• Exercise passage:
MPEG-7 is an ISO/IEC standard for describing multimedia content. MPEG-7 Multimedia Description Schemes (DSs) are metadata structures in XML that facilitate searching, indexing, filtering, and access .
Learning objects in repositories are usually described by metadata. Therefore, access to learning objects can take advantage of queries upon metadata for selecting the objects that are most suited to the needs of learners or teachers. In addition, many learning objects include textual material that can be indexed, and such indexes can also be used to filter the objects by matching them against user-provided keywords.
This article describes PLQL, a proposal for a simple query language standard for retrieving learning objects from heterogeneous repositories. PLQL is primarily a query interchange format, used by source applications (or PLQL clients) for querying repositories (or PLQL servers). PLQL has been designed with the goal of effectively supporting search over LOM, DC and MPEG-7 metadata. However, PLQL does not assume or require these metadata standards.
Figure 2 shows an example of an architecture, set up within the GLOBE initiative, interconnecting several networks of learning object repositories. Clients direct queries to a federated search engine, which in turn forwards the query to a number of repositories and returns the answer to the client.
The work presented in this article builds on previous standardization work in the area of technology-enhanced learning. The CEN/ISSS Simple Query Interface (SQI)  specifies an abstract search protocol that can be bound to various technologies and has been designed to support external query languages and metadata standards. The SQI protocol builds the software interconnections represented in Figure 2 and enables the transferring of a query from a client to a server, but it does not include a query language. Therefore, the interaction between a client and a server takes place by using a query language agreed between each client-server pair. PLQL aims to be the query language of choice in this context.
2 Definition of PLQL
PLQL is based on existing language paradigms, and aims to minimize the need for introducing new concepts. Specifically, we have borrowed approximate search concepts from Contextual Query Language (CQL) , a well-established language used for library search. Given that an XML binding is available for all relevant metadata standards for learning objects, we have also decided to express exact search by using query paths on hierarchies, borrowing concepts from XPath . Thus, PLQL combines two of the most popular query paradigms, allowing its implementations to re-use existing technology from both fields: approximate search (using information retrieval engines such as Lucene) and exact search (using XML-based query engines).
The result of a PLQL query is normally a set of URI's pointing to documents, possibly augmented with meta-information describing them; the actual retrieval of each document is a task that should be performed by the PLQL client. If the query includes approximate clauses, then the result is an ordered set; ordering of result URI's is determined by the PLQL server and takes into account approximate clauses. The implementation of PLQL can therefore use existing technology for both exact search (using, e.g., XML-based or relational database technology) and approximate search (using, e.g., information retrieval engines such as Lucene). Language implementations consist primarily of translators of the two kinds of clauses to the corresponding engines, because the adopters of PLQL are not concerned with "query optimization".
In designing PLQL, we have also aimed at allowing very simple repositories to support at least a subset of the functionalities. Thus, one of the main concerns of the language design was to provide progressive levels with increasing expressive power. This permits different repositories to support PLQL levels according to their specific capabilities. The structure of the result returned by a PLQL query is defined similarly.

• Extracted data:
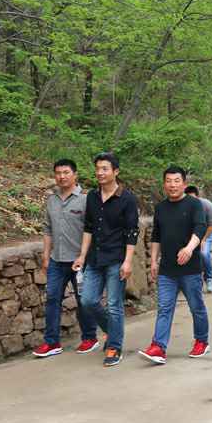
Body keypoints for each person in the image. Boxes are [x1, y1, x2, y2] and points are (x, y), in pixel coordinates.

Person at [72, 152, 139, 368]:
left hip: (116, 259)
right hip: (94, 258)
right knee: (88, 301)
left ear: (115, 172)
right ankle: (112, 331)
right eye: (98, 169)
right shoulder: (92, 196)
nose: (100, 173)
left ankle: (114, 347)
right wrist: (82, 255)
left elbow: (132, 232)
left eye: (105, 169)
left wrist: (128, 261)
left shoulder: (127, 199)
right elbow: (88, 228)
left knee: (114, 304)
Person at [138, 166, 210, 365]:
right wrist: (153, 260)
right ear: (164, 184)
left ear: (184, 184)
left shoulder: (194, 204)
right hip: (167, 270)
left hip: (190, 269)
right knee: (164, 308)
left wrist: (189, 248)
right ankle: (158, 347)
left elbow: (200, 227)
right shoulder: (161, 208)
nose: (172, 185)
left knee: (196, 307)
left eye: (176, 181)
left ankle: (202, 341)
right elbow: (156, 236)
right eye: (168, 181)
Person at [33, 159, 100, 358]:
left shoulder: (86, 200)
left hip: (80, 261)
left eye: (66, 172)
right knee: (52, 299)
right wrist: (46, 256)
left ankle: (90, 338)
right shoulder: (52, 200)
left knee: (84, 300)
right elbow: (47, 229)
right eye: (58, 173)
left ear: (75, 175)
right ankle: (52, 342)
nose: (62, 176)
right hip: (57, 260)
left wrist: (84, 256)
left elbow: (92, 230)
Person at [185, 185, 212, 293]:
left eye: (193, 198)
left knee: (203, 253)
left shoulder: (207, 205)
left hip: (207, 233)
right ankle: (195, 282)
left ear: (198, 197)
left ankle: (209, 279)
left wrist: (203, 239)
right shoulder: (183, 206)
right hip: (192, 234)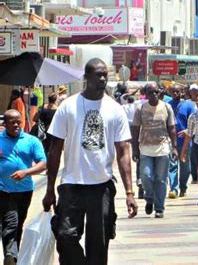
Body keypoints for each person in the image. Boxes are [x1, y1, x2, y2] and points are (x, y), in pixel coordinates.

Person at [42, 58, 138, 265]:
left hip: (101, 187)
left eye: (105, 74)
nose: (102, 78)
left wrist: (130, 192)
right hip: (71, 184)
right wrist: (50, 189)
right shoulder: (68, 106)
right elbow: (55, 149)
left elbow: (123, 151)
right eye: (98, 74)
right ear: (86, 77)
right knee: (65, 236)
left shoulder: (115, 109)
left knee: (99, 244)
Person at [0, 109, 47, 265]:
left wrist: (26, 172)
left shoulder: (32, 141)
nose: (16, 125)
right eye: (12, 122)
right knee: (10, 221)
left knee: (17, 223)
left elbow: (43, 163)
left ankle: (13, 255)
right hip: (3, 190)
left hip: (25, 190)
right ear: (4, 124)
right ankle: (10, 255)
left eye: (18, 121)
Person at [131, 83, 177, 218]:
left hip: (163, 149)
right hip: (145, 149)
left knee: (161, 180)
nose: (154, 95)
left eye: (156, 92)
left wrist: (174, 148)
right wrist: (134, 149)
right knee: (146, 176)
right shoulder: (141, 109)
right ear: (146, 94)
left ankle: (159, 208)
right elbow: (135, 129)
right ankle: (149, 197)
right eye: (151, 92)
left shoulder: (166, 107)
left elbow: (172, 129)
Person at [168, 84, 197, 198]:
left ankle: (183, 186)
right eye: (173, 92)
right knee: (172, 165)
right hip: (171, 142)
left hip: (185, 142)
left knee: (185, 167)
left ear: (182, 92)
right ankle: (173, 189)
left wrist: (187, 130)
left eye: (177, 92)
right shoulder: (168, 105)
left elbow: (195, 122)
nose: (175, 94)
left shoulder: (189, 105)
---
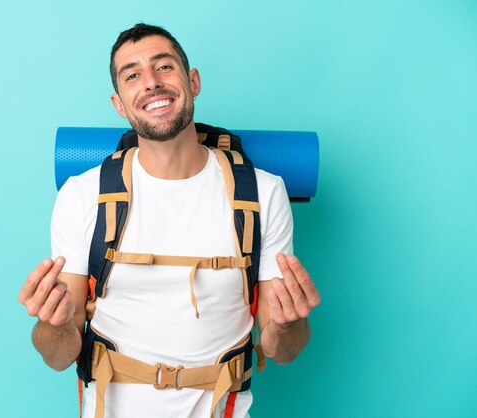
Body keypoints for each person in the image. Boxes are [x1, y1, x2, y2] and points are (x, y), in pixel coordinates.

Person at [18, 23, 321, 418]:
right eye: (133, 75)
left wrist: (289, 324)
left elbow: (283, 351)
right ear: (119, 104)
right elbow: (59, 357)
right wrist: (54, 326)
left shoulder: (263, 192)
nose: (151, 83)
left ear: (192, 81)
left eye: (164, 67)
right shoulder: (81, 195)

• Problem set:
A. Summarize the PLQL passage in two sentences.
B. According to the PLQL passage, from which well-established library search language were PLQL's approximate search concepts borrowed?
C. Resume the PLQL passage, continuing after its final sentence.
The records are separate material and are not part of the PLQL passage.

• Exercise answers:
A. PLQL is a proposed simple query language, chiefly a query interchange format, for retrieving learning objects from heterogeneous repositories, and it is meant to be the query language of choice alongside the SQI protocol, which transfers queries between clients and servers but includes no query language. It combines approximate search concepts from CQL with exact search through XPath-style query paths, returns sets of URIs that are ordered when approximate clauses are used, and provides progressive levels so that very simple repositories can support a subset of its functions.

B. Contextual Query Language (CQL).

C.
We next present the current specification of PLQL, which introduces three query levels and four query result levels. For each level, we present the syntax and the semantics, and we provide the motivations that have led us to introduce the level.
2.1 Query Levels
Initially, the SQI initiative was bootstrapped using an extremely lightweight query language. This query language was the minimum common denominator in terms of the search features all the partners had in common: an approximate keyword-based search. Integrated as level 0 of PLQL, this query language enables a low cost of adoption. Unfortunately, however, its expressive power is not always sufficient. Although we envision that more levels will be required (and some query language features have already been classified according to a level hierarchy which goes up to 5), only the levels 0-2 have been defined in detail, as they serve the needs of the repositories that we have considered so far. The remaining three levels may be detailed in future versions of the specification.
2.1.1 Level 0
As previously mentioned, level 0 mainly covers simple conjunctive approximate search. Search terms must match the metadata or the textual content of the learning objects themselves. All the search terms must be matched for the object to be selected. The implementation of ranking is delegated to the repository being searched. If no ranking method is explicitly specified by the PLQL client, ranking can be based on the relevance of keywords. Notice that level 0 is absolutely metadata schema independent. This is obviously a limitation in expressive power, but it introduces clear advantages in federated searches, since no mediation is necessary.
The syntax is defined by the following Backus Naur Form productions:
0-1: PLQLQuery ::= approximateClause
Level 0 is identified by the following URI: http://www.prolearn-project.org/PLQL/l0.
The Simple Query Interface offers a setQueryLanguage method through which a source can set the language and level of the queries it will submit. With this URI, a PLQL client can indicate that a PLQL level 0 will be submitted.
The following are valid examples of level 0 queries.
2.1.2 Level 1
As previously mentioned, the expressive power of level 0 is not always enough. Communities such as EUN, delivering quality content to schools all over Europe, expressed a strong need for extending queries with the ability to specify selection criteria based on the language of the learning object and the age range for which it is targeted. Authoring applications, such as the ALOCOM  plug-in for MS-office, required the ability to select content based on the document type (e.g., slide, slide set, image, diagram, etc). These and other simple extensions are tackled by PLQL level one.
Since many metadata schemas are hierarchical structures, level 1 introduces the notion of paths (separated by dot '.' symbols) for navigating them. Level 1 also assumes that metadata will be either of LOM, DC, and MPEG-7; therefore, the path's root can only be one of the following: 'dc', 'lom', and 'mpeg-7'.
Level 1 mixes exact and approximate search criteria. Therefore, we need to clarify the semantics of having both in the same query. Exact clauses are executed first to produce a result set, which is then pruned by executing the approximate clauses. The latter are also responsible for the ranking of results. When the exact clauses do not match any metadata, an error code is returned to the query designer, who can accordingly modify the query being issued.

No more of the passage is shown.